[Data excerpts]
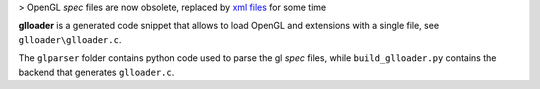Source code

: > OpenGL *spec* files are now obsolete, replaced by `xml files <https://github.com/KhronosGroup/OpenGL-Registry>`_ for some time

**glloader** is a generated code snippet that allows to load OpenGL and extensions with a single file, see ``glloader\glloader.c``.

The ``glparser`` folder contains python code used to parse the gl *spec* files, while ``build_glloader.py`` contains the backend that generates ``glloader.c``.
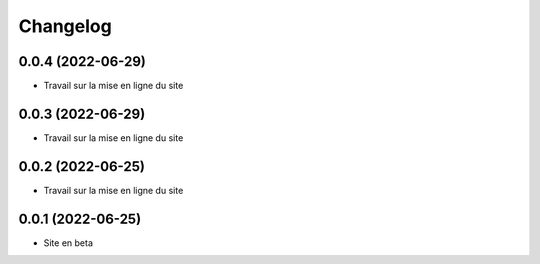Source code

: Changelog
=========

0.0.4 (2022-06-29)
------------------

- Travail sur la mise en ligne du site


0.0.3 (2022-06-29)
------------------

- Travail sur la mise en ligne du site


0.0.2 (2022-06-25)
------------------

- Travail sur la mise en ligne du site


0.0.1 (2022-06-25)
------------------

- Site en beta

▶ **Work order**: Every line of the data above should be quoted exactly. Omit the pictures.

▶ **Result of the task**:
Source code

: > OpenGL *spec* files are now obsolete, replaced by `xml files <https://github.com/KhronosGroup/OpenGL-Registry>`_ for some time

**glloader** is a generated code snippet that allows to load OpenGL and extensions with a single file, see ``glloader\glloader.c``.

The ``glparser`` folder contains python code used to parse the gl *spec* files, while ``build_glloader.py`` contains the backend that generates ``glloader.c``.
Source code

: Changelog
=========

0.0.4 (2022-06-29)
------------------

- Travail sur la mise en ligne du site


0.0.3 (2022-06-29)
------------------

- Travail sur la mise en ligne du site


0.0.2 (2022-06-25)
------------------

- Travail sur la mise en ligne du site


0.0.1 (2022-06-25)
------------------

- Site en beta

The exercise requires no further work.